## Exercice proposé 1
Pour chacune des affirmations suivantes, dites si elle correspond au texte, par oui ou par non, et citez les mots exacts du texte qui le prouvent. (a) L'auteur a répondu tout de suite à la lettre de la dame. (b) L'auteur a attendu la dame toute la journée. (c) L'auteur sait déjà qu'il sera à Paris pour la Toussaint.
## Exercice proposé 2
Reprenez sous forme de tableau Markdown les lignes des entrées, de la toute première jusqu'à celle qui contient « class: Lycopodiopsida », les deux comprises. Mettez deux colonnes, N° pour le numéro de ligne et Ligne pour son texte, et laissez de côté les lignes vides.

## Texte
§
Je vous remercie bien, bonne Dame, de m'avoir écrit les succès de votre cher Ernest, et de m'avoir exprimé tous vos sentiments si religieux et si dévoués. J'en ai été bien satisfait, je voulais y répondre de suite, mais le temps m'a fait défaut.
J'espère qu'Ernest, votre cher fils, va bien se mettre au travail, car une classe manquée, souvent tout est manqué. Je sais que vos bonnes filles sont studieuses et sages, j'en bénis Dieu.
Conservez-moi, bonne Mère, vos prières et votre bon souvenir devant Dieu, j'y tiens beaucoup et
Croyez-moi toujours en N.S. Tout à vous et aux vôtres.
Eymard Sup.
Paris 17 octobre 1867
Madame en N.S.
Je vous ai attendu tout le jour, j'ai cru vous voir sortir pendant l'office. Je suis sorti après vous et ne vous ai plus revue. J'ignorais que vous étiez là le soir. Comme j'en suis chagrin! Car moi aussi j'avais tant de choses à vous dire! Il faut croire que le Bon Dieu a voulu ce sacrifice qui m'a coûté autant qu'à vous.
Si je pouvais être à Paris pour la Toussaint, j'irais volontiers à votre Richebourg selon vos désirs. Je le saurai plus tard, car je suis attendu en bien des endroits.
Quoi qu'il en soit, j'irai vous voir, si ce n'est pas à cette époque, ce sera à une autre - votre âme m'est plus chère qu'une autre. Je prie bien pour vous, pour votre bonne Mère et votre cher Paul.
§
## Données de l'exercice
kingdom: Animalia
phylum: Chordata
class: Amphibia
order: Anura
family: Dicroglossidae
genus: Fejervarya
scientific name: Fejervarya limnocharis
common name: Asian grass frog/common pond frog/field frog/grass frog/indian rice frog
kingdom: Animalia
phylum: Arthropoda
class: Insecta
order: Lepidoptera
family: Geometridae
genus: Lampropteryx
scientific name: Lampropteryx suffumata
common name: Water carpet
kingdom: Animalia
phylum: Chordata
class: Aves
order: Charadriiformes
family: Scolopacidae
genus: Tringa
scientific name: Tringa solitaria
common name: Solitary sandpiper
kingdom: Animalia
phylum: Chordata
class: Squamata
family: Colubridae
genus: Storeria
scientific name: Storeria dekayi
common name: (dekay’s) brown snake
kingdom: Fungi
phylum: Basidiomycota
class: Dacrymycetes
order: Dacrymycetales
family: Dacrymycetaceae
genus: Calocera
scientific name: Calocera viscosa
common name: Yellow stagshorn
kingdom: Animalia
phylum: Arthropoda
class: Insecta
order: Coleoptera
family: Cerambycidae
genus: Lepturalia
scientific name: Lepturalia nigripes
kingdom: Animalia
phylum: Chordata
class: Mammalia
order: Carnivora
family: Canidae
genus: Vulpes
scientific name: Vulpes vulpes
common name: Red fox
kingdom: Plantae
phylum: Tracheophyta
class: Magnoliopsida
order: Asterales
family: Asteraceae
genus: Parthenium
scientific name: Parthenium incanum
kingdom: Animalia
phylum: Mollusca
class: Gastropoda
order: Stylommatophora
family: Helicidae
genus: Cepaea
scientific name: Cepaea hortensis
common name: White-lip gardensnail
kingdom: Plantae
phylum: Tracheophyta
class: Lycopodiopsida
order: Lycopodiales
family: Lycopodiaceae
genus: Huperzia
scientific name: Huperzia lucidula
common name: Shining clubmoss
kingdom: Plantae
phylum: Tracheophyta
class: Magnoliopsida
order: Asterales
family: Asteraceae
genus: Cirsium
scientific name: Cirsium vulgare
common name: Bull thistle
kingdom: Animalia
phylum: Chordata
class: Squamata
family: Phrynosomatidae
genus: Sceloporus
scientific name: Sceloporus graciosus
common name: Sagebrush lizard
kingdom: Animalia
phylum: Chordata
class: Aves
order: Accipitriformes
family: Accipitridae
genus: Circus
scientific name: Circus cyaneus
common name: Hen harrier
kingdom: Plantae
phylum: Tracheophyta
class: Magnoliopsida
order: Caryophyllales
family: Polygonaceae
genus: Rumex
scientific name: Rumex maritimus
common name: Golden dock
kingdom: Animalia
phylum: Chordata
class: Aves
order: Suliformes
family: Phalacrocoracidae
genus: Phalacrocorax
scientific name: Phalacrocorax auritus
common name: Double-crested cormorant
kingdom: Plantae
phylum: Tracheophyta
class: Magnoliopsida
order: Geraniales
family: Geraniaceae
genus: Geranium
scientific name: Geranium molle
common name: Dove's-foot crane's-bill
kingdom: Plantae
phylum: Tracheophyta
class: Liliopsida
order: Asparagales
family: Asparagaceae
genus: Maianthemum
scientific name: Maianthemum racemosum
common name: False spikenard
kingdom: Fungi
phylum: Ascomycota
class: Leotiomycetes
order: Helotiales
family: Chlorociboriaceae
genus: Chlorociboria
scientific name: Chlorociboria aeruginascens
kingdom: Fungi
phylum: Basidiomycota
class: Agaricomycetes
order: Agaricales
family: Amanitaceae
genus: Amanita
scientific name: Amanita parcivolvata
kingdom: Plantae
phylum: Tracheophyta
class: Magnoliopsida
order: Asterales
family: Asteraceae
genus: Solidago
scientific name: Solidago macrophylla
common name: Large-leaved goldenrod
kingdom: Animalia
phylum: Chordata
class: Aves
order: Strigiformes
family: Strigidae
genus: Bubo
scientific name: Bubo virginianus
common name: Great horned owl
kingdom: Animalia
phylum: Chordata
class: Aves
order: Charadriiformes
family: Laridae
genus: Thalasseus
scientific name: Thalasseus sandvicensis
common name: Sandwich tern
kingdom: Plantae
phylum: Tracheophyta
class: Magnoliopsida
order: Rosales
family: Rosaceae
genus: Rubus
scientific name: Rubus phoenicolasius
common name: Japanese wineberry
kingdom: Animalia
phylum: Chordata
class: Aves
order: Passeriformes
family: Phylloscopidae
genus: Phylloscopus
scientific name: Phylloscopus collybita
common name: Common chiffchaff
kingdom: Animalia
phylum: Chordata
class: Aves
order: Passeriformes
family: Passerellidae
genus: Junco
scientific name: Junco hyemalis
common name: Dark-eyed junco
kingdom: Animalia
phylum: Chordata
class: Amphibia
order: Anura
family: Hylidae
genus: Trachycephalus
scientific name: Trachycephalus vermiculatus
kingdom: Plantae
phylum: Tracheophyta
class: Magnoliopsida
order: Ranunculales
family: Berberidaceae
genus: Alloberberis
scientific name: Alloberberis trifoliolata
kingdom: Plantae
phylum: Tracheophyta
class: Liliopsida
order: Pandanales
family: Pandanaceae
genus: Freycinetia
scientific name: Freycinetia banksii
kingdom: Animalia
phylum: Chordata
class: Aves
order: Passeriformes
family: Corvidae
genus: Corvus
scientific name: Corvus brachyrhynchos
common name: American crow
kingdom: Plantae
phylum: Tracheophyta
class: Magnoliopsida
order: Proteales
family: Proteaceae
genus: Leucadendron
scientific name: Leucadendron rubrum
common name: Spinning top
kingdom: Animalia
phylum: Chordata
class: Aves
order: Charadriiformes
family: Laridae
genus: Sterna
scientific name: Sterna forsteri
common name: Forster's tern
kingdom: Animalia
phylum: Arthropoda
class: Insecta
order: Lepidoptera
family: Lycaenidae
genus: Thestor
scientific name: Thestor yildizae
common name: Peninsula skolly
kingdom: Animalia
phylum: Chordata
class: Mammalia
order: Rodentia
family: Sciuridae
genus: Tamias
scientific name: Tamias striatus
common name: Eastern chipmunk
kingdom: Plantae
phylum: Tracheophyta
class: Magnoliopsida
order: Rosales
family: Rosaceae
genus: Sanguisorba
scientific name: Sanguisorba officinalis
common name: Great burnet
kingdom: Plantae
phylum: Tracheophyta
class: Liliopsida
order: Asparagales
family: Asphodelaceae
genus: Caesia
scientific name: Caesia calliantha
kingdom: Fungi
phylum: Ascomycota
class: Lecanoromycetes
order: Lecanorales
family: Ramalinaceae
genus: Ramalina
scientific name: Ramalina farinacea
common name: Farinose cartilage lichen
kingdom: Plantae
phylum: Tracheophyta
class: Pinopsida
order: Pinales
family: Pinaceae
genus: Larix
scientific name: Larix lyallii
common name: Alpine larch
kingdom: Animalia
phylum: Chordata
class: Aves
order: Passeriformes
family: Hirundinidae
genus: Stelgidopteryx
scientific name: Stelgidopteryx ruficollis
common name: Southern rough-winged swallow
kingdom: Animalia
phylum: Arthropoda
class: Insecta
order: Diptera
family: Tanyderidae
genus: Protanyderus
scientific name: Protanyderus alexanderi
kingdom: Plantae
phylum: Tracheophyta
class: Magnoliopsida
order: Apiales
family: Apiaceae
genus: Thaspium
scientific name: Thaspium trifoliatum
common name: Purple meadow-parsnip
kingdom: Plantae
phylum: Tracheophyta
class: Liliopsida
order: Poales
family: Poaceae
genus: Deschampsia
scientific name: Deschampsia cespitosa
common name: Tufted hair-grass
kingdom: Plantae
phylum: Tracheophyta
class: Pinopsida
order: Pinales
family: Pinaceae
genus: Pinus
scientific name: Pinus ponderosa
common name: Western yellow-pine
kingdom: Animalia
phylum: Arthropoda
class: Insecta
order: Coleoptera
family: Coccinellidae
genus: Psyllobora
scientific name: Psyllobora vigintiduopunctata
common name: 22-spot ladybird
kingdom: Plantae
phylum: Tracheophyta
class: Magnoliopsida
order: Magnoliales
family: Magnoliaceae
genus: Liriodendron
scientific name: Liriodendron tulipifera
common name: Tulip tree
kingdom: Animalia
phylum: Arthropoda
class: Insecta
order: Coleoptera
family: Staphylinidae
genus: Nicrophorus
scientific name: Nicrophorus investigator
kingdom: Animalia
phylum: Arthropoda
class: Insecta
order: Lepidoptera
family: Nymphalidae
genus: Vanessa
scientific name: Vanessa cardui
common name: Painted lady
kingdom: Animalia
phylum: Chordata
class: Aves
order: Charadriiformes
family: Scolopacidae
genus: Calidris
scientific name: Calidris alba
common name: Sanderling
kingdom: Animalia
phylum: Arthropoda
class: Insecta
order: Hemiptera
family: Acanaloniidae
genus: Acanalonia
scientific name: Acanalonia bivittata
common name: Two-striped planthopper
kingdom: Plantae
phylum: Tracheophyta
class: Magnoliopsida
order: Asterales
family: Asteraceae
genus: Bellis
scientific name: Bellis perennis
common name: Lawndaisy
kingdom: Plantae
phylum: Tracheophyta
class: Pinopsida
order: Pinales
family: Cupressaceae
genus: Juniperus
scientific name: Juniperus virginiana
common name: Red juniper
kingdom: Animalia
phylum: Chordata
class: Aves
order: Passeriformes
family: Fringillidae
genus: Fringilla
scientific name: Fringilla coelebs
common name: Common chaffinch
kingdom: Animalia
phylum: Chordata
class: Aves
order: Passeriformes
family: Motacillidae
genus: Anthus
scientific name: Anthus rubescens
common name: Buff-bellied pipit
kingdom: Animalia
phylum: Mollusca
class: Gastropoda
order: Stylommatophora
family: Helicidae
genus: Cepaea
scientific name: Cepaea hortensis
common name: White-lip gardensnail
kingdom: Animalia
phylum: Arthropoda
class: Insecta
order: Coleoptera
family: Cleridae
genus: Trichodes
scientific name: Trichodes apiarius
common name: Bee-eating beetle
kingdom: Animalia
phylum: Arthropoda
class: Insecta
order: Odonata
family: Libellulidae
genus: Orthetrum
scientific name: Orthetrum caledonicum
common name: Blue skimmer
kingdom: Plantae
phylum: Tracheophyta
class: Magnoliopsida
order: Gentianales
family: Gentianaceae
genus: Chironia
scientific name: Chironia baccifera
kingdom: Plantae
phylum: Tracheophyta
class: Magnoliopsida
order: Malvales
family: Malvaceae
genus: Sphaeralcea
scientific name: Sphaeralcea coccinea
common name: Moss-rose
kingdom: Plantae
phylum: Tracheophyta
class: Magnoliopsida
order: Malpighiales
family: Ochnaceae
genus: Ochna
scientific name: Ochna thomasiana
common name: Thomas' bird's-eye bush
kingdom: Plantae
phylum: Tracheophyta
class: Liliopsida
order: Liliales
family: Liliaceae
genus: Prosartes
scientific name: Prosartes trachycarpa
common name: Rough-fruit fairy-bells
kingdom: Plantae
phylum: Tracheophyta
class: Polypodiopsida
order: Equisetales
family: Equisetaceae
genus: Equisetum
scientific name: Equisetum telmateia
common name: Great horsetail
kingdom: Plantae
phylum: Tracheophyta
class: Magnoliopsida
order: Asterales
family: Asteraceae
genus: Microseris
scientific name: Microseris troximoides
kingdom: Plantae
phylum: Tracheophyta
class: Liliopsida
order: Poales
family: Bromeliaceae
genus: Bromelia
§
## Réponse attendue 1
(a) Non : « je voulais y répondre de suite, mais le temps m'a fait défaut ».
(b) Oui : « Je vous ai attendu tout le jour ».
(c) Non : « Si je pouvais être à Paris pour la Toussaint, j'irais volontiers à votre Richebourg selon vos désirs. Je le saurai plus tard ».

## Réponse attendue 2
| N° | Ligne |
|---|---|
| 1 | kingdom: Animalia |
| 2 | phylum: Chordata |
| 3 | class: Amphibia |
| 4 | order: Anura |
| 5 | family: Dicroglossidae |
| 6 | genus: Fejervarya |
| 7 | scientific name: Fejervarya limnocharis |
| 8 | common name: Asian grass frog/common pond frog/field frog/grass frog/indian rice frog |
| 9 | kingdom: Animalia |
| 10 | phylum: Arthropoda |
| 11 | class: Insecta |
| 12 | order: Lepidoptera |
| 13 | family: Geometridae |
| 14 | genus: Lampropteryx |
| 15 | scientific name: Lampropteryx suffumata |
| 16 | common name: Water carpet |
| 17 | kingdom: Animalia |
| 18 | phylum: Chordata |
| 19 | class: Aves |
| 20 | order: Charadriiformes |
| 21 | family: Scolopacidae |
| 22 | genus: Tringa |
| 23 | scientific name: Tringa solitaria |
| 24 | common name: Solitary sandpiper |
| 25 | kingdom: Animalia |
| 26 | phylum: Chordata |
| 27 | class: Squamata |
| 28 | family: Colubridae |
| 29 | genus: Storeria |
| 30 | scientific name: Storeria dekayi |
| 31 | common name: (dekay’s) brown snake |
| 32 | kingdom: Fungi |
| 33 | phylum: Basidiomycota |
| 34 | class: Dacrymycetes |
| 35 | order: Dacrymycetales |
| 36 | family: Dacrymycetaceae |
| 37 | genus: Calocera |
| 38 | scientific name: Calocera viscosa |
| 39 | common name: Yellow stagshorn |
| 40 | kingdom: Animalia |
| 41 | phylum: Arthropoda |
| 42 | class: Insecta |
| 43 | order: Coleoptera |
| 44 | family: Cerambycidae |
| 45 | genus: Lepturalia |
| 46 | scientific name: Lepturalia nigripes |
| 47 | kingdom: Animalia |
| 48 | phylum: Chordata |
| 49 | class: Mammalia |
| 50 | order: Carnivora |
| 51 | family: Canidae |
| 52 | genus: Vulpes |
| 53 | scientific name: Vulpes vulpes |
| 54 | common name: Red fox |
| 55 | kingdom: Plantae |
| 56 | phylum: Tracheophyta |
| 57 | class: Magnoliopsida |
| 58 | order: Asterales |
| 59 | family: Asteraceae |
| 60 | genus: Parthenium |
| 61 | scientific name: Parthenium incanum |
| 62 | kingdom: Animalia |
| 63 | phylum: Mollusca |
| 64 | class: Gastropoda |
| 65 | order: Stylommatophora |
| 66 | family: Helicidae |
| 67 | genus: Cepaea |
| 68 | scientific name: Cepaea hortensis |
| 69 | common name: White-lip gardensnail |
| 70 | kingdom: Plantae |
| 71 | phylum: Tracheophyta |
| 72 | class: Lycopodiopsida |